- WHAT IS REQUIRED -
Retype the following data exactly, but leave its pictures out.
-- DATA PROVIDED follows --
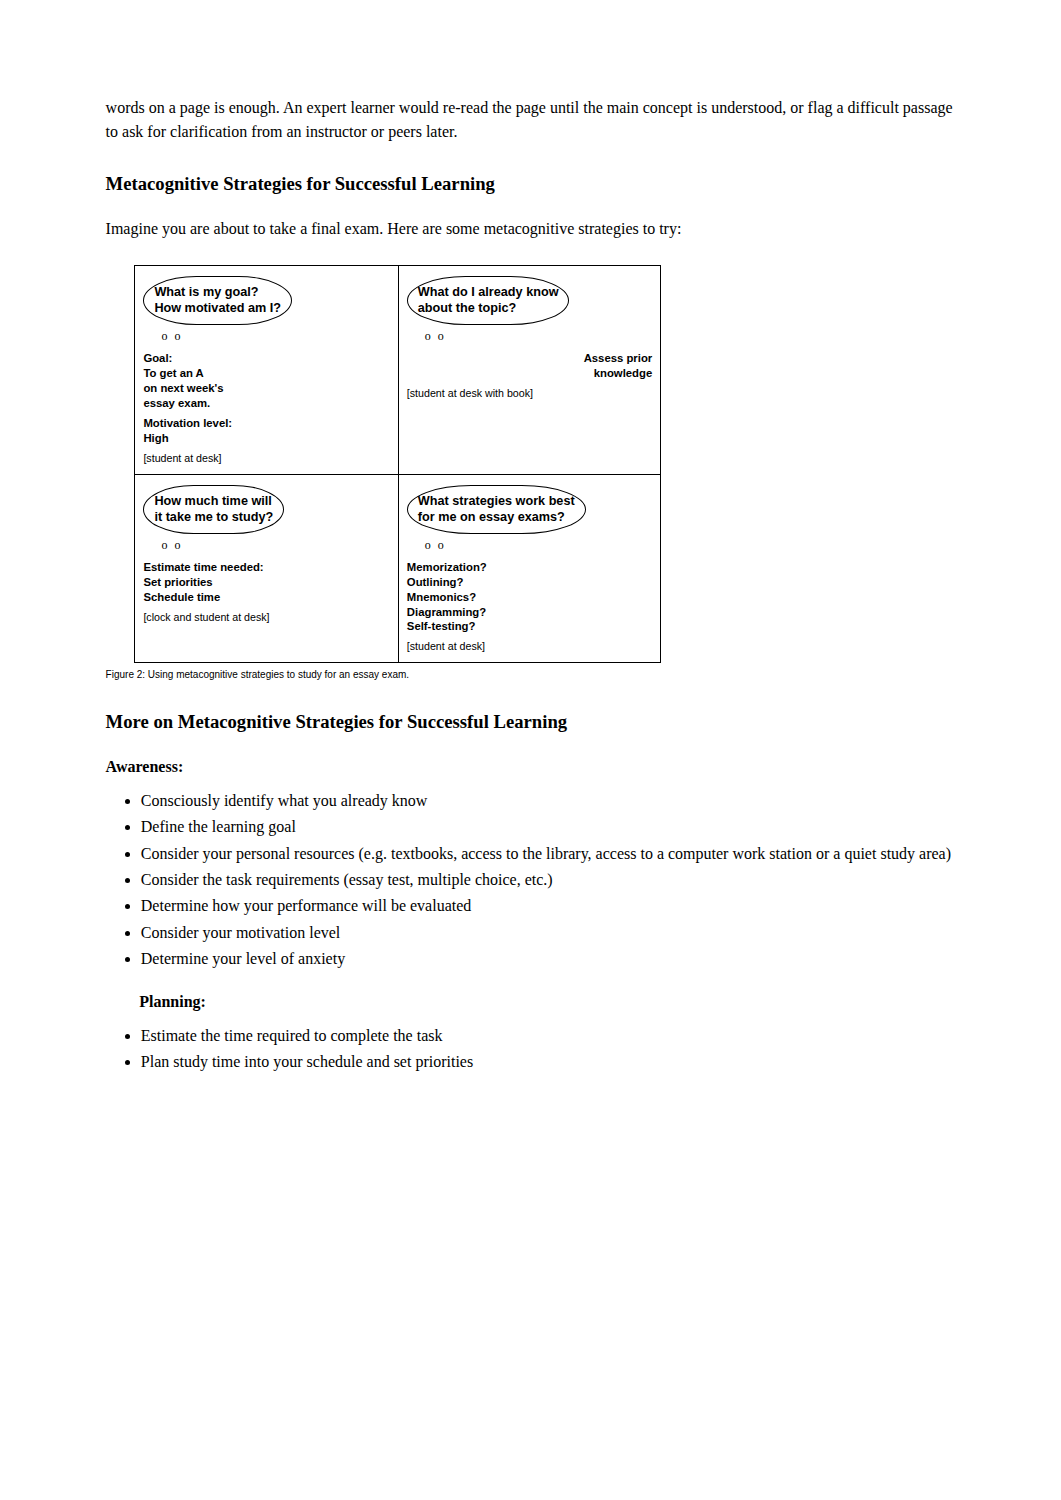words on a page is enough. An expert learner would re-read the page until the main concept is understood, or flag a difficult passage to ask for clarification from an instructor or peers later.
Metacognitive Strategies for Successful Learning
Imagine you are about to take a final exam. Here are some metacognitive strategies to try:
What is my goal?
How motivated am I?
o o
Goal:
To get an A
on next week's
essay exam.
Motivation level:
High
[student at desk]
What do I already know
about the topic?
o o
Assess prior
knowledge
[student at desk with book]
How much time will
it take me to study?
o o
Estimate time needed:
Set priorities
Schedule time
[clock and student at desk]
What strategies work best
for me on essay exams?
o o
Memorization?
Outlining?
Mnemonics?
Diagramming?
Self-testing?
[student at desk]
Figure 2: Using metacognitive strategies to study for an essay exam.
More on Metacognitive Strategies for Successful Learning
Awareness:
Consciously identify what you already know
Define the learning goal
Consider your personal resources (e.g. textbooks, access to the library, access to a computer work station or a quiet study area)
Consider the task requirements (essay test, multiple choice, etc.)
Determine how your performance will be evaluated
Consider your motivation level
Determine your level of anxiety
Planning:
Estimate the time required to complete the task
Plan study time into your schedule and set priorities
-- DATA PROVIDED concluded --
- RESPONSE AREA -
words on a page is enough. An expert learner would re-read the page until the main concept is understood, or flag a difficult passage to ask for clarification from an instructor or peers later.
Metacognitive Strategies for Successful Learning
Imagine you are about to take a final exam. Here are some metacognitive strategies to try:
What is my goal?
How motivated am I?
o o
Goal:
To get an A
on next week's
essay exam.
Motivation level:
High
[student at desk]
What do I already know
about the topic?
o o
Assess prior
knowledge
[student at desk with book]
How much time will
it take me to study?
o o
Estimate time needed:
Set priorities
Schedule time
[clock and student at desk]
What strategies work best
for me on essay exams?
o o
Memorization?
Outlining?
Mnemonics?
Diagramming?
Self-testing?
[student at desk]
Figure 2: Using metacognitive strategies to study for an essay exam.
More on Metacognitive Strategies for Successful Learning
Awareness:
Consciously identify what you already know
Define the learning goal
Consider your personal resources (e.g. textbooks, access to the library, access to a computer work station or a quiet study area)
Consider the task requirements (essay test, multiple choice, etc.)
Determine how your performance will be evaluated
Consider your motivation level
Determine your level of anxiety
Planning:
Estimate the time required to complete the task
Plan study time into your schedule and set priorities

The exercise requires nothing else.